Applying this function to the chain traces generated using the Barker proposal with bimodal noise,

cat(
  sprintf(
    "Expected square jumping distance using normal noise is %.2f",
    expected_square_jumping_distance(bimodal_noise_results$traces[, 1:dimension])
  )
)
#> Expected square jumping distance using normal noise is 33.75

and Barker proposal with normal noise,

cat(
  sprintf(
    "Expected square jumping distance using bimodal noise is %.2f",
    expected_square_jumping_distance(normal_noise_results$traces[, 1:dimension])
  )
)
#> Expected square jumping distance using bimodal noise is 17.42

in both cases selecting columns 1:dimension to exclude the traced log density values, we find that the proposal with bimodal noise gives roughly a factor two improvement in ESJD compared to using normal noise, correlating with the results in Vogrinc, Livingstone, and Zanella (2023).

library(posterior)
#> Error in get(paste0(generic, ".", class), envir = get_method_env()) : 
#>   object 'type_sum.accel' not found
#> This is posterior version 1.6.0
#> 
#> Attaching package: 'posterior'
#> The following objects are masked from 'package:stats':
#> 
#>     mad, sd, var
#> The following objects are masked from 'package:base':
#> 
#>     %in%, match

Using the posterior R package, we can all compare how the chains perform in terms of the estimated effective sample size (ESS) of the estimate of the mean of the target log density.

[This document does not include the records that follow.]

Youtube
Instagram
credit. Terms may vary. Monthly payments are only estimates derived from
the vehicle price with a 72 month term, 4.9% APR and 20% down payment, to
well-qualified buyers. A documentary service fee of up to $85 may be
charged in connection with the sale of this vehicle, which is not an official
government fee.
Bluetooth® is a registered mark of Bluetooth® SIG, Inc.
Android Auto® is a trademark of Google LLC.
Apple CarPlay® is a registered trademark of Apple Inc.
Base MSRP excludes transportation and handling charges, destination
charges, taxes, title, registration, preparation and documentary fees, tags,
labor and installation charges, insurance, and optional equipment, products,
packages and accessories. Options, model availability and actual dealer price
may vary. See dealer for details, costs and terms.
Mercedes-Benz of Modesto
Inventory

First considering the chain using the Barker proposal with bimodal noise

cat(
  sprintf(
    "Estimated ESS of mean(target_log_density) using bimodal noise is %.0f",
    ess_mean(
      extract_variable(
        as_draws_matrix(bimodal_noise_results$traces), "target_log_density"
      )
    )
  )
)
#> Estimated ESS of mean(target_log_density) using bimodal noise is 345

and similarly for the Barker proposal with normal noise

cat(
  sprintf(
    "Estimated ESS of mean(target_log_density) using normal noise is %.0f",
    ess_mean(
      extract_variable(
        as_draws_matrix(normal_noise_results$traces), "target_log_density"
      )
    )
  )
)
#> Estimated ESS of mean(target_log_density) using normal noise is 274

we again find that the bimodal noise variant appears to show significantly improved sampling efficiency.

References

Livingstone, Samuel, and Giacomo Zanella. 2022. “The Barker proposal: combining robustness and efficiency in gradient-based MCMC.” Journal of the Royal Statistical Society Series B: Statistical Methodology 84 (2): 496–523. https://doi.org/10.1111/rssb.12482.

Vogrinc, Jure, Samuel Livingstone, and Giacomo Zanella. 2023. “Optimal Design of the Barker Proposal and Other Locally Balanced Metropolis–Hastings Algorithms.” Biometrika 110 (3): 579–95.